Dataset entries
__________
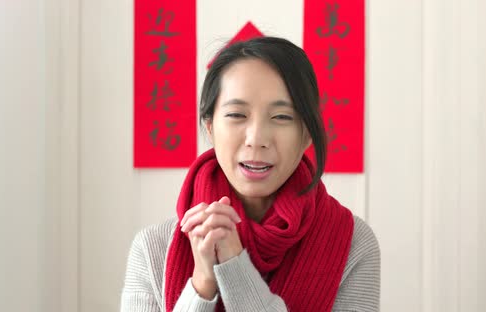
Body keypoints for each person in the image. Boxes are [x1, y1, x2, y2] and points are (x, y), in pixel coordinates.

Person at [121, 36, 380, 312]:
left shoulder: (351, 244)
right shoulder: (152, 249)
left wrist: (235, 267)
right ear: (210, 127)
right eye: (236, 115)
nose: (256, 139)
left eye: (281, 117)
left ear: (307, 134)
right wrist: (202, 284)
__________
Work to be completed
Those lines of the records that contain the string "right" should be identified and copied.

Answer to the exercise
right shoulder: (152, 249)
right ear: (210, 127)
right eye: (236, 115)
right wrist: (202, 284)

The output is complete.